When you design a custom Harmonic profile, keep one rule in mind: if you want warmth, lean on B1 / B3 / B5 / B7 / B9 (the even harmonics). If you want clarity and bite, lean on B2 / B4 / B6 / B8 (the odd harmonics). Never max everything out. A good profile is a small collection of deliberate choices — usually two or three bands pushed a little, and the rest left at zero.
Part 06Design your own profile — four starting points
The factory presets are tuned templates. Use them until you know what you like, then write your own. Here are four archetypes that cover most taste-spaces, expressed in coefficient values you can type directly into the custom editor.
The “Polite and warm” profile All-even
B1 (H2) +1800 — warmth B2 (H3) 0 B3 (H4) +600 — a touch more roundness B4 (H5) 0 B5 (H6) +200 B6 (H7) 0 B7 (H8) 0 B8 (H9) 0 B9 (H10) 0
The “Cutting edge” profile All-odd
B1 (H2) 0 B2 (H3) +2200 — edge B3 (H4) 0 B4 (H5) +800 B5 (H6) 0 B6 (H7) +300 B7 (H8) 0 B8 (H9) +150 B9 (H10) 0
The “Tube amp impression” profile Even-dominant + hint of odd
B1 (H2) +3200 — dominant warmth B2 (H3) +500 — small amount of odd to keep it from feeling muffled B3 (H4) +1400 B4 (H5) 0 B5 (H6) +400 B6 (H7) 0 B7 (H8) +100 B8 (H9) 0 B9 (H10) 0
The “Clean studio reference” profile Near-linear
B1 (H2) +200 B2 (H3) -150 — suppress a touch of inherent 3rd-harmonic B3 (H4) 0 B4 (H5) -80 B5 (H6) 0 B6 (H7) 0 B7 (H8) 0 B8 (H9) 0 B9 (H10) 0
Part 11A/B test — trust your ears, not your eyes
When you are designing a Harmonic profile, you are looking at nine sliders and reading numbers. Numbers lie. Your ears do not. The A/B button on the create-profile screen exists for one reason: to make the act of looking at numbers irrelevant for a moment, so you can decide whether the sound you just dialled in is actually better than no Harmonic at all.
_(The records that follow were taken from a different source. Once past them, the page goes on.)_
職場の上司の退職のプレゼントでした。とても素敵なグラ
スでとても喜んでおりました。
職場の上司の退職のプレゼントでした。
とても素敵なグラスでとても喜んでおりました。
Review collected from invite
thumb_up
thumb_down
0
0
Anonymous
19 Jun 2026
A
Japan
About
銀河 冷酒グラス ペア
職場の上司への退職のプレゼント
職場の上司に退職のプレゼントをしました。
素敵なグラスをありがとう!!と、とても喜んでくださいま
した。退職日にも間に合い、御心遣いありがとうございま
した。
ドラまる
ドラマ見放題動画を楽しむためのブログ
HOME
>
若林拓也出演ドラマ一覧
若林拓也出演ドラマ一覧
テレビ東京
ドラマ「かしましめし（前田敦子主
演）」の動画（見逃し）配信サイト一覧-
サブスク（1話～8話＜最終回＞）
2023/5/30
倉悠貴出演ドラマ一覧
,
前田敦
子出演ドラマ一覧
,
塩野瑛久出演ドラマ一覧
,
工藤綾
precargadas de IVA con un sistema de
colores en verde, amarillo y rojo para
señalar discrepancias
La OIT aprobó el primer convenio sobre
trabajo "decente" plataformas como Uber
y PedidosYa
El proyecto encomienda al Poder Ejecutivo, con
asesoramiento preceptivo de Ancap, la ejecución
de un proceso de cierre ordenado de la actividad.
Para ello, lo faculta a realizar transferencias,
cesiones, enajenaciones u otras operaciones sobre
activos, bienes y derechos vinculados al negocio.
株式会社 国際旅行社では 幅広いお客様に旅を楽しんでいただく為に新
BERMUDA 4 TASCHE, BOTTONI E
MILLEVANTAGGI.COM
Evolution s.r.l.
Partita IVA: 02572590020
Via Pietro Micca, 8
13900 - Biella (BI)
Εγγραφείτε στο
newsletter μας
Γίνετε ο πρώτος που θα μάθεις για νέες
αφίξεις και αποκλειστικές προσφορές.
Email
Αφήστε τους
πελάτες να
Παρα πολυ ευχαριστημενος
How it works. Press A/B and the FPGA instantly drops every band to zero — flat, untouched, the same signal a $50 USB DAC would output. The button label changes to A · OFF to remind you that you are now hearing the reference. Press it again and your tuned profile snaps back. The switch happens in about 5 milliseconds at the silicon level; there is no fade, no skip, no click. You can flip back and forth in the middle of a vocal phrase and the only thing that changes is the colour of the sound.
Why it matters. Human hearing has remarkable short-term memory for tonal balance — about three to five seconds before the impression fades and your ears start adapting to whatever they are hearing now. Any A/B test that takes longer than that is no longer comparing two sounds; it is comparing one sound to a memory of another. A/B mode collapses the gap to nothing, so your decision is made on what you actually hear, not on what you think you remember hearing.
While A/B is on, the sliders are locked. This is deliberate. If you could keep editing the profile while comparing it to OFF, you would never know whether the change you just made was an improvement — you would only know that something sounds different. Lock the profile, decide whether your tuning beats flat, then turn A/B off and refine. Repeat until A wins consistently. That is when you save.
A/B test is, in our opinion, the single most important button on the create-profile screen. Use it often. Trust it more than the numbers.